Development is the other key term to the topic-specific mechanism. Compared to exploration, “development” is even less clearly defined in relevant literature. Although many technical notions of development exist, most are relevant only to other policy fields, such as international development, childhood development, or merely the development of policies. Little evidence exists of policies for “developing” oceans. On the other hand, due to the vagueness inherent in the term (merely signifying a change in most cases), many potential affirmatives are defined contextually as involving development. For instance, a tax incentive to drill for oil in the Outer Continental Shelf would be contextually defined as an instance of “development” even if the author never defined “development” in a broad sense.
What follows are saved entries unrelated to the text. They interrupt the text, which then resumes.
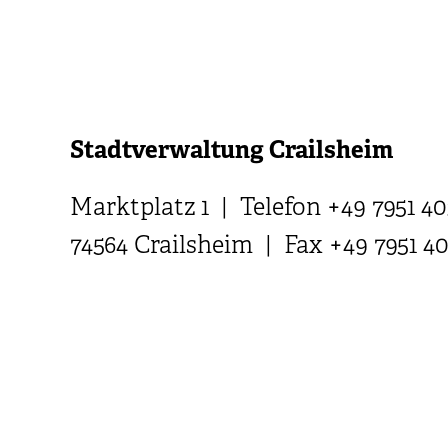
Stadtverwaltung Crailsheim
Marktplatz 1 | Telefon +49 7951 40
74564 Crailsheim | Fax +49 7951 4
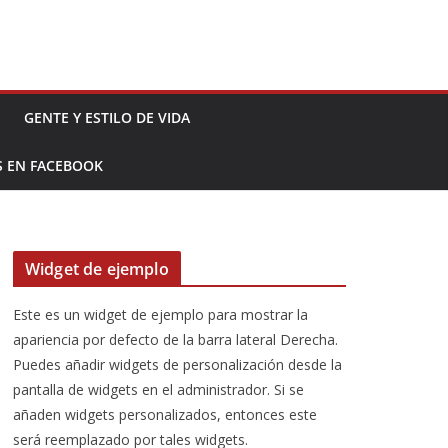
GENTE Y ESTILO DE VIDA
S EN FACEBOOK
Widget de ejemplo
Este es un widget de ejemplo para mostrar la
apariencia por defecto de la barra lateral Derecha.
Puedes añadir widgets de personalización desde la
pantalla de widgets en el administrador. Si se
añaden widgets personalizados, entonces este
será reemplazado por tales widgets.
This grants affirmatives wide latitude in creating plans that do something about the ocean, while preventing most negative teams from constructing a persuasive topicality violation. Hence, most affirmatives on the topic will likely hinge on this word in the resolution as a catch-all for plans.

Of


Of is a preposition that relates the object that follows to the earlier terms “exploration and/or development.” This means that the exploration or development that the affirmative increases must be associated with the term that follows—“the Earth’s oceans.” Interestingly, the preposition chosen here to relate the direct object of the resolution to its indirect object is both vague and broad – the development or exploration must be “of” the oceans, rather than taking place “in” the ocean, “around” the ocean, or “toward” the ocean, all of which convey a significantly more definite sense. This indicates that affirmatives have broad latitude in determining how they will affect the ocean. It also means, however, that the affirmative must remember that any exploration or development must be “of” the ocean – not simply of maritime or ocean-related things.

The Earth’s oceans


This term refers to the large body of salt water that is connected and covers about 70% of the Earth’s surface. The term selected is probably the broadest term available, with “oceans” in the plural indicating both the mass noun referring to all the salt water body and the many individual notions regionalized into “Atlantic Ocean,” “Pacific Ocean,” et cetera. It is conceivable, however, that a topicality argument could persuasively argue that topical affirmatives must operate throughout the entirety of the Earth’s oceans rather than targeting a specific part of the ocean. Functioning as the indirect object of “exploration and/or development,” the term “the Earth’s oceans” also limits the topical action to being primarily concerned with the salt water body itself rather than affecting adjacent land or the atmosphere.

Conclusion


The oceans topic provides broad latitude for debate over a wide variety of problems facing management of the ocean. It is also likely to be one of the largest topics ever, with almost no limiting terms present in the resolution—indeed, arguably with the breadth of “development,” and “the Earth’s oceans,” almost any policy related to the ocean could be increased and be topical. This also ensures that this topic will be dynamic and require a large degree of attention to relevant topical literature.